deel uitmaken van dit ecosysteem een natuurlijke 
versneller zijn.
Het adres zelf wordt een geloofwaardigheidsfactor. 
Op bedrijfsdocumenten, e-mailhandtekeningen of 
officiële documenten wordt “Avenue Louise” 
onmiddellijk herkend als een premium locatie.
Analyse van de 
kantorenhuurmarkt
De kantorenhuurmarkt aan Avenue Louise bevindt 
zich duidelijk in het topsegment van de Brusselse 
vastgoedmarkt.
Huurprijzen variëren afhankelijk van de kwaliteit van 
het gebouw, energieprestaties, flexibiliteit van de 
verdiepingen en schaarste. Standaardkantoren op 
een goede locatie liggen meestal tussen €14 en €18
● ● ● ●
Problem to work on. Begin with the line that contains "vastgoedmarkt." and quote each line after it exactly, stopping after the last line of the data.

Solution below.
vastgoedmarkt.
Huurprijzen variëren afhankelijk van de kwaliteit van 
het gebouw, energieprestaties, flexibiliteit van de 
verdiepingen en schaarste. Standaardkantoren op 
een goede locatie liggen meestal tussen €14 en €18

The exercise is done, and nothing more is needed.